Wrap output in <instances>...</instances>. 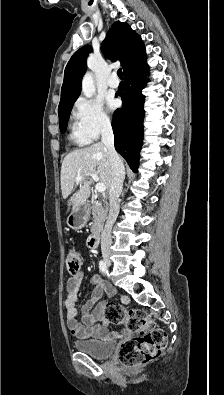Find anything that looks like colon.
<instances>
[{
  "mask_svg": "<svg viewBox=\"0 0 224 395\" xmlns=\"http://www.w3.org/2000/svg\"><path fill=\"white\" fill-rule=\"evenodd\" d=\"M68 271L72 274L79 272L82 265V255L71 249L66 255ZM107 321L116 325H124L136 336L123 342L117 352L118 360L124 365L138 367L159 357L167 341L166 333L157 327L145 312L139 309H126L117 303H107L104 309Z\"/></svg>",
  "mask_w": 224,
  "mask_h": 395,
  "instance_id": "obj_1",
  "label": "colon"
}]
</instances>
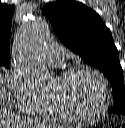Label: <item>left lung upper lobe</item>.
Listing matches in <instances>:
<instances>
[{
    "mask_svg": "<svg viewBox=\"0 0 125 128\" xmlns=\"http://www.w3.org/2000/svg\"><path fill=\"white\" fill-rule=\"evenodd\" d=\"M61 41L84 61L101 70L113 88L110 113L125 115V86L119 53L100 16L80 2L56 1L43 7Z\"/></svg>",
    "mask_w": 125,
    "mask_h": 128,
    "instance_id": "left-lung-upper-lobe-1",
    "label": "left lung upper lobe"
}]
</instances>
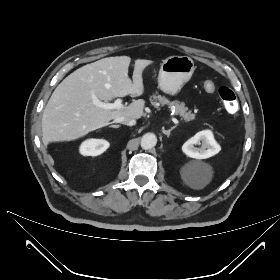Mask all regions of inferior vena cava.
<instances>
[{"label": "inferior vena cava", "mask_w": 280, "mask_h": 280, "mask_svg": "<svg viewBox=\"0 0 280 280\" xmlns=\"http://www.w3.org/2000/svg\"><path fill=\"white\" fill-rule=\"evenodd\" d=\"M113 122L115 123H121L127 126H133L136 124V120L134 118H129V117H124V116H120L117 117L113 120Z\"/></svg>", "instance_id": "602c4592"}]
</instances>
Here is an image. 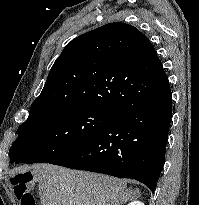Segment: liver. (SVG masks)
Segmentation results:
<instances>
[{
  "instance_id": "liver-1",
  "label": "liver",
  "mask_w": 199,
  "mask_h": 205,
  "mask_svg": "<svg viewBox=\"0 0 199 205\" xmlns=\"http://www.w3.org/2000/svg\"><path fill=\"white\" fill-rule=\"evenodd\" d=\"M34 173L42 205H119L139 197L125 180L97 173L51 164L36 166Z\"/></svg>"
}]
</instances>
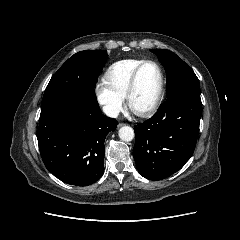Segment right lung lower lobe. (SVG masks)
Returning <instances> with one entry per match:
<instances>
[{
    "mask_svg": "<svg viewBox=\"0 0 240 240\" xmlns=\"http://www.w3.org/2000/svg\"><path fill=\"white\" fill-rule=\"evenodd\" d=\"M117 121L97 101L57 100L41 107L37 139L46 168L65 183L87 186L104 172V141Z\"/></svg>",
    "mask_w": 240,
    "mask_h": 240,
    "instance_id": "obj_1",
    "label": "right lung lower lobe"
}]
</instances>
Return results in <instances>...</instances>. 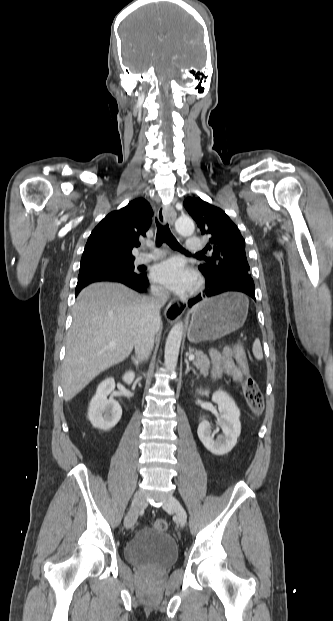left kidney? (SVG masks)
Returning a JSON list of instances; mask_svg holds the SVG:
<instances>
[{
  "mask_svg": "<svg viewBox=\"0 0 333 621\" xmlns=\"http://www.w3.org/2000/svg\"><path fill=\"white\" fill-rule=\"evenodd\" d=\"M201 395H209V391L199 390ZM212 401L218 405L220 425L223 435L214 440L211 425L203 420L198 426V437L203 445L215 455H224L230 452L237 443L241 433L240 410L235 401L224 391L217 390L212 395Z\"/></svg>",
  "mask_w": 333,
  "mask_h": 621,
  "instance_id": "left-kidney-1",
  "label": "left kidney"
}]
</instances>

-*-*-

_Written request_:
Please count the lines in the entries above that contain the string "Returning", treating uppercase and lowercase as different. Reply with the number alone.

_Output of the task_:
2